Prof. Takahashi is also engaged in research focusing on methods of analyzing motor operation using high-performance computing technologies. He explains, “Spatial parallel computing tools are available in commercial software, and this approach is called a parallel in-space (PinS) approach. I’m engaged in a method of parallel computing that involves combining ‘space’ with ‘time.’ Here, the calculation domain is divided spatially into several smaller domains, and different time intervals are assigned to each of these domains. The parallel computing method in time axis directions is called the ‘parallel-in-time’ (PinT) method. When used together, this technology is called parallel-in-space-and-time (PinST)method.” [Note 1]

To understand this, think about the production of a movie. A single movie comprises numerous scenes and multiple teams proceed simultaneously with the filming at different spatial locations and times in an order that is different from the movie’s progression. In the end, the shots are integrated into a single movie according to the intended progression. This method is clearly more efficient than having one team film each scene in the order they appear in the final movie.

“To ensure that the results for PinT processing are well connected front to back, we developed a novel correction method. We have confirmed high parallel efficiency, even in a highly parallel computing environment, using 10,000 processes or more. Little research has been done on parallelizing across time, and other researchers in computational science have evaluated our work as ‘quite interesting.’ Even for electric machines where the number of freedoms is not so large, it is necessary to consider the effect of carrier harmonics accurately in performance evaluations of inverter-driven motors. This requires the use of efficiently small time step size, which results in huge computational costs. We thus think that the PinST method is fairly effective in the analysis of inverter-driven motors,” says Prof. Takahashi.
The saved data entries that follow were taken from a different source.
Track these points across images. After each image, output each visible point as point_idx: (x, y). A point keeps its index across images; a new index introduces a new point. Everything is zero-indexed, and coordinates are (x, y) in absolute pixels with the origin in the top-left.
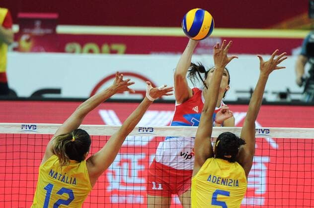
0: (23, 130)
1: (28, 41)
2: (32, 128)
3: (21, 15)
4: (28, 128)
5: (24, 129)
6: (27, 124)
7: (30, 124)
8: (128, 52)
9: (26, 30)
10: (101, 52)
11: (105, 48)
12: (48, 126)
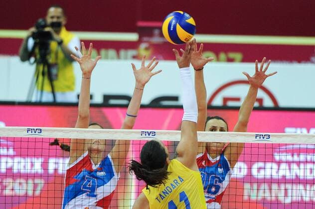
0: (142, 136)
1: (147, 49)
2: (151, 134)
3: (141, 24)
4: (147, 134)
5: (144, 135)
6: (147, 131)
7: (149, 131)
8: (245, 60)
9: (145, 39)
10: (218, 60)
11: (223, 56)
12: (167, 133)
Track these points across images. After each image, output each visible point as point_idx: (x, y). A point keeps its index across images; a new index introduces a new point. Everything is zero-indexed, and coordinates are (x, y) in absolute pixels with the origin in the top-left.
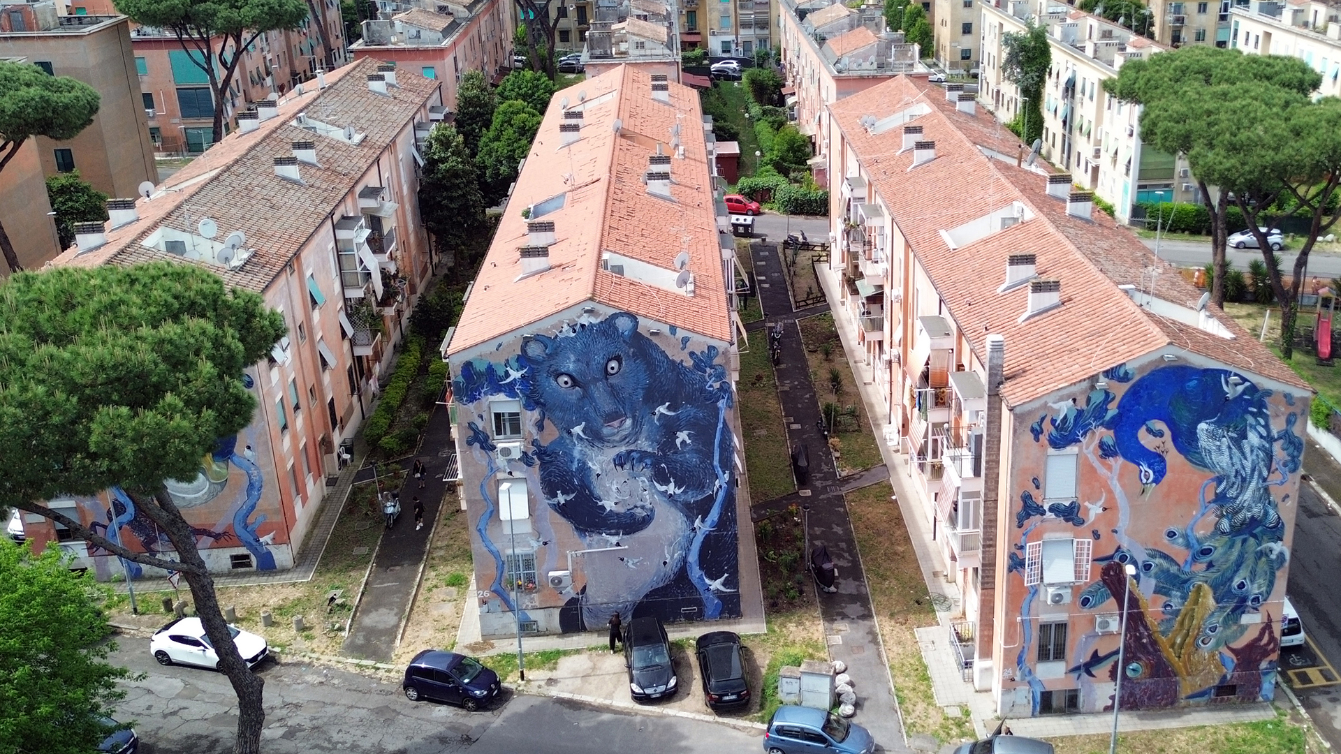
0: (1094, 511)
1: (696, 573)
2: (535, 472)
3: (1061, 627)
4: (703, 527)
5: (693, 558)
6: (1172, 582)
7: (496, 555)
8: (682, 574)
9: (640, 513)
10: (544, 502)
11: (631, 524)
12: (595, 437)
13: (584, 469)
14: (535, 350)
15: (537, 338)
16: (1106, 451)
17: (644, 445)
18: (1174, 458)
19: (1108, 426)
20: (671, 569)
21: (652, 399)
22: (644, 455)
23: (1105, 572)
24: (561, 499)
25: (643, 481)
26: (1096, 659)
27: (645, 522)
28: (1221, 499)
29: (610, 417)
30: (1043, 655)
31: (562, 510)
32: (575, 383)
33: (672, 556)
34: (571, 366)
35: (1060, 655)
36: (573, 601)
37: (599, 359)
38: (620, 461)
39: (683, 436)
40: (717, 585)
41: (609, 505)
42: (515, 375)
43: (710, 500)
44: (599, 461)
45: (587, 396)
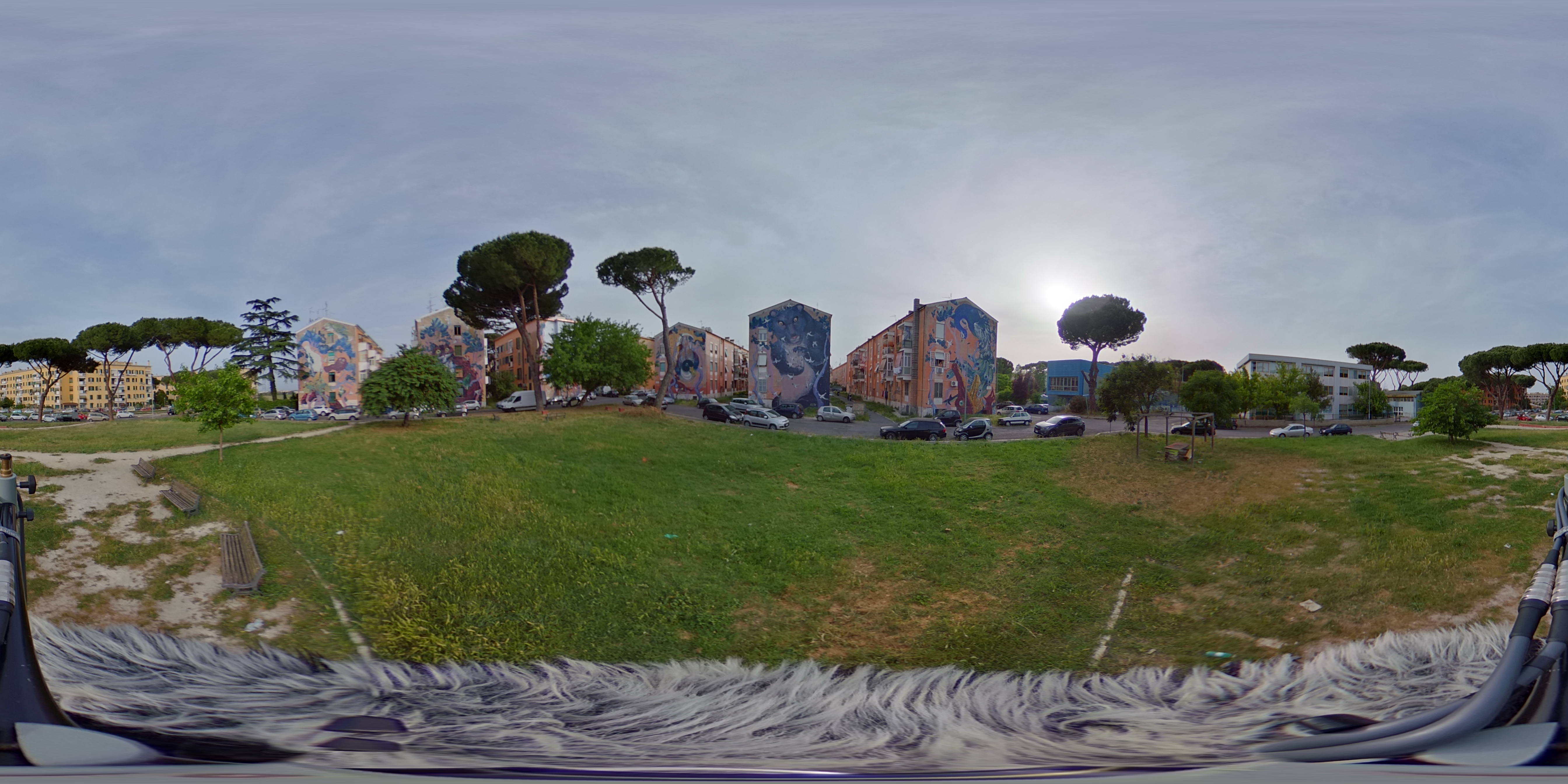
0: (949, 344)
1: (816, 391)
2: (770, 352)
3: (941, 384)
4: (819, 375)
5: (815, 386)
6: (970, 373)
7: (755, 379)
8: (812, 391)
9: (800, 368)
10: (771, 362)
11: (797, 372)
12: (788, 341)
13: (784, 352)
14: (773, 314)
15: (774, 310)
16: (952, 326)
17: (803, 345)
18: (969, 331)
19: (953, 317)
20: (808, 390)
21: (806, 331)
22: (802, 348)
23: (953, 366)
24: (776, 361)
25: (801, 357)
26: (951, 398)
27: (801, 371)
28: (980, 347)
29: (793, 335)
30: (936, 396)
31: (776, 365)
32: (784, 324)
33: (808, 385)
34: (783, 319)
35: (941, 396)
36: (776, 398)
37: (791, 317)
38: (795, 350)
39: (815, 343)
40: (822, 396)
41: (790, 364)
42: (767, 321)
43: (822, 366)
44: (789, 349)
45: (787, 328)
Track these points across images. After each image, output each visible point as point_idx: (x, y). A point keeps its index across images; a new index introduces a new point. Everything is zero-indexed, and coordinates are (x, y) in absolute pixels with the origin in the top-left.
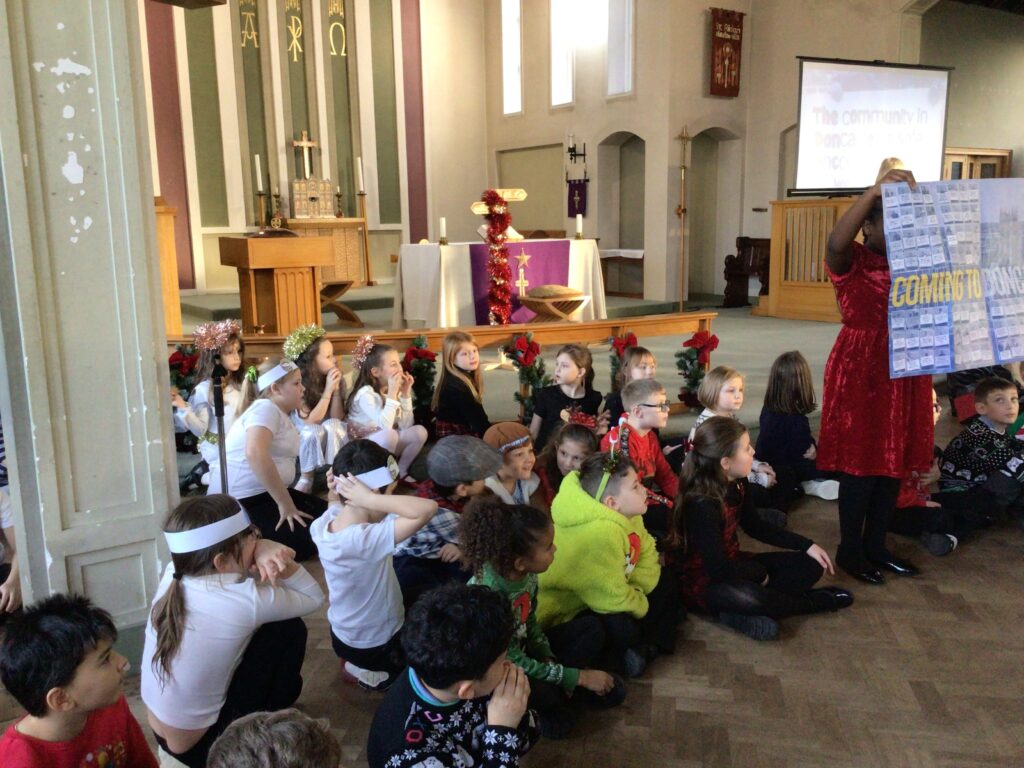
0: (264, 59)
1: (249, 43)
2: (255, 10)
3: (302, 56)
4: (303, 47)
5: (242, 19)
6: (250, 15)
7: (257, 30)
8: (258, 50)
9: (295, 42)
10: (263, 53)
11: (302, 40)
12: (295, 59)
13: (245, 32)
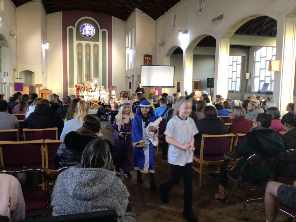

In a PinS computing method using several thousand or more processes, it is not easy to achieve good parallel performance. Accordingly, Prof. Takahashi predicts that combining spatial with temporal parallelization will undoubtably become a groundbreaking approach.

“I did not originally have a strong interest in electric machines when I was a student. But the classes that I took in university demonstrated to me the broad scope of their usage and applications, and I had a strong sense that this was a field where I might be able to make significant contributions to society. These feelings led me to my current research. In fact, I was not good at computers, either. It was only as I progressed in my research on electric machines that I had more opportunities to use computers. Through this experience, I came to believe that both computers and electric machines were interesting domains. In the future, I intend to continue tackling challenges while proactively incorporating new techniques and technologies. I believe that my research will be linked with resolving some of our current energy issues,” concludes Prof. Takahashi.

While Prof. Takahashi realizes that energy problems may not be solved from the perspective of power generation alone, he emphasizes the importance of addressing energy consumption, for example, using high-efficiency electric machines. He wishes to continue tackling new challenges on the “borders” between electric machines and computational science.

(*Note 1) “Inverter”: An apparatus for converting from direct current (DC) to alternating current (AC). By changing frequencies and voltages, the inverter is used for adjustments of motor rotation speeds and rotational power (torque).

(*Note 2) “Harmonics”: Sinusoidal waves that may be the cause of vibration, noise, etc., in an electric motor.